Può scaturire da una vendetta nei confronti dell'ex partner e trasformarsi in una tragedia per chi ne è vittima: il revenge porn diventa reato anche in Italia. Ce ne parla il professore Salvatore Aleo.
Nell’era moderna, in cui tutto è interconnesso e non esistono limiti di spazio né di tempo, i contenuti condivisi in rete sono visibili e fruibili da tutti. Sono diversi i vantaggi che derivano da ciò, ma tante sono anche le problematiche. Cosa accadrebbe, infatti, se delle immagini condivise in una chat “privata” con un amico o con il fidanzato venissero poi ricondivise in rete senza l’autorizzazione dell’interessato? Sicuramente verrebbero lese l’immagine e la dignità della vittima.
Le conseguenze sarebbero ancora più preoccupanti se le immagini mostrassero la vittima in momenti intimi, in attività sessuali o in pose sessualmente esplicite. Si tratterebbe in questo caso di “Revenge porn”, ovvero vendetta sessuale, un comportamento che, dal 9 agosto 2019, costituisce reato anche in Italia. Il nuovo reato è stato introdotto all’interno del codice penale con l’art. 612 ter che disciplina proprio la “diffusione illecita di immagini o video sessualmente trasmissibili”.
Sono diversi i casi avvenuti proprio in Italia che hanno spinto il Parlamento ad introdurre il reato di revenge porn, già riconosciuto in altri Stati, come Germania, Israele, Regno Unito e 34 Stati degli Usa.
Viene considerato autore del revenge porn non solo chi realizza direttamente le foto o i video, ma anche chi li diffonde, li pubblica o li cede senza il consenso dell’interessato, solo per danneggiarlo. In questo modo, viene punito anche chi si “limita” a diffonderne il contenuto. La pena prevista dalla norma è la reclusione da uno a sei anni e la multa da 5000 a 15000 euro. La legge prevede, inoltre, un inasprimento della pena se i fatti sono commessi dal coniuge o da chi è stato legato da una relazione affettiva, anche conclusa, con la vittima e se vengono utilizzati strumenti informatici.
Obiettivo della nuova fattispecie di reato è, infatti, limitare un fenomeno umiliante che condiziona inevitabilmente la vita delle vittime.
Spesso le immagini o i video sono diffusi proprio da chi è più vicino alla vittima, come il coniuge o un ex fidanzato che vuole vendicarsi dell’ex partner rendendo virali i contenuti. Molte volte, oltre alla condivisione illecita, la persona è costretta a subire delle minacce che possono anche sfociare nel reato di stalking. L’impatto psicologico che il reato di revenge porn genera nelle vittime le ha spesso spinte a non denunciare il fatto, a causa della vergogna provata. La speranza è che il nuovo reato faccia sentire più tutelate le persone offese, inducendole a presentare querela.

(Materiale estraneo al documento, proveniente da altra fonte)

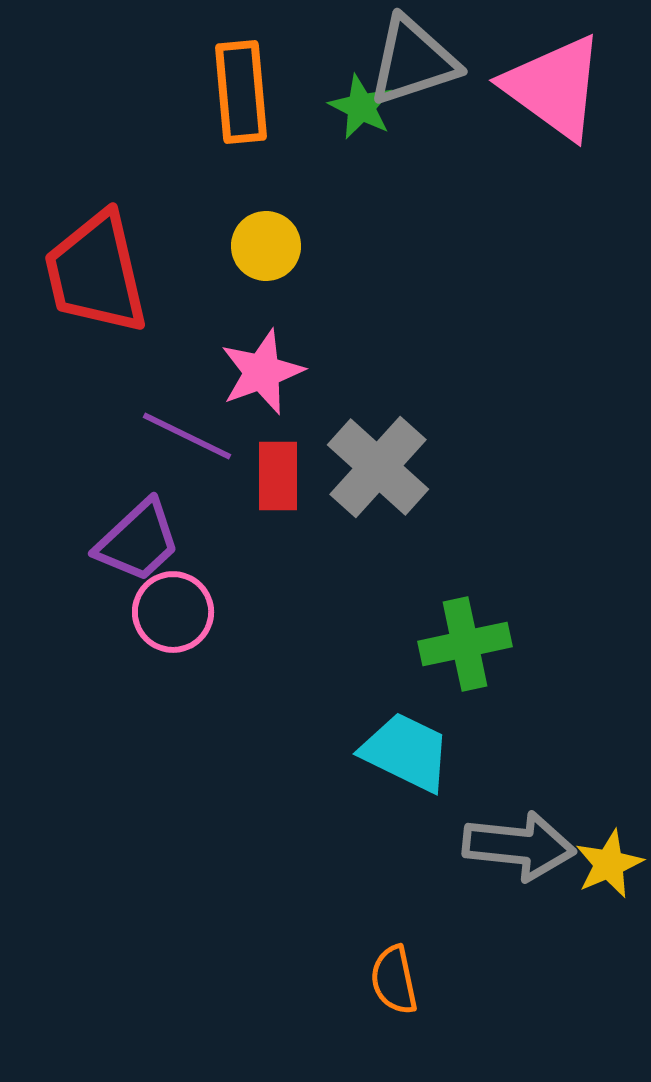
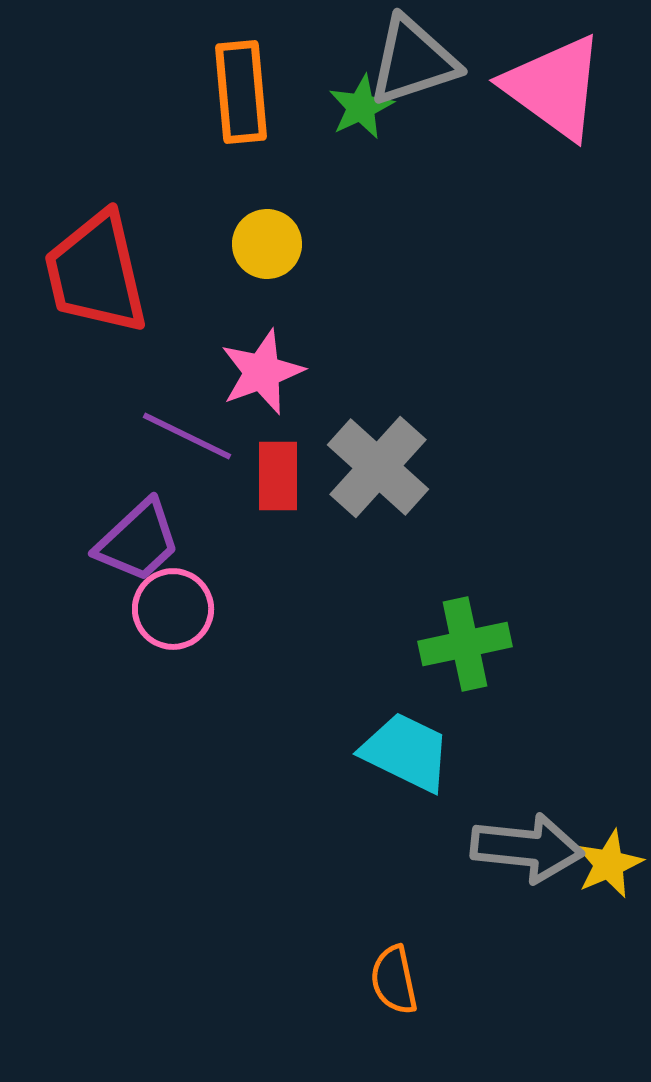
green star: rotated 20 degrees clockwise
yellow circle: moved 1 px right, 2 px up
pink circle: moved 3 px up
gray arrow: moved 8 px right, 2 px down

Sull’argomento abbiamo intervistato il professore Salvatore Aleo, docente di diritto penale presso il Dipartimento di scienze politiche dell’Università di Catania. Il professore Aleo ha espresso le sue perplessità sull’introduzione del nuovo reato e sull’aggravante della pena, invitandoci a riflettere sull’intero sistema penale italiano.
“Questi comportamenti – esordisce il professore Aleo – nascono prevalentemente dentro le dinamiche di coppia. Spesso hanno origine in comportamenti ingenui e irresponsabili, che sono commessi dai ragazzini e dalle ragazzine. Si tratta certamente di una condotta orrenda e disgustosa, meritevole di repressione penale. La perplessità che ho, però, è di carattere generale e sistematico: pensiamo di risolvere tutti i problemi della nostra società, anche quelli indotti dalle nuove tecnologie, con interventi di tipo penalistico. Questo è motivo, per me, di dissesto e di preoccupazione.”
“Lo strumento penale – continua il professore – è uno strumento cruento che deve essere infallibile. Ho dubbi e perplessità sul se la questione debba essere affrontata prevalentemente con uno strumento penalistico e sul tipo di risposta data. La pena con l’aggravante arriva fino ad 8 anni ed è una pena severa, considerato che l’ipotesi normale finisce per essere quella aggravante.”
“Tutti i problemi della civiltà, della comunicazione, dell’educazione non possono essere risolti con strumenti penalistici – conclude Aleo –. È preoccupante perché è il segno che non si riesce ad incidere sui fenomeni con percorsi educativi e culturali. Queste manovre sarebbero più importanti delle manovre penalistiche.”
Gli interventi da effettuare, quindi, sono anche di altro tipo: appositi percorsi educativi all’interno delle scuole servono a dare l’esempio e ad indirizzare i giovani ad un uso più consapevole di internet e dei social network.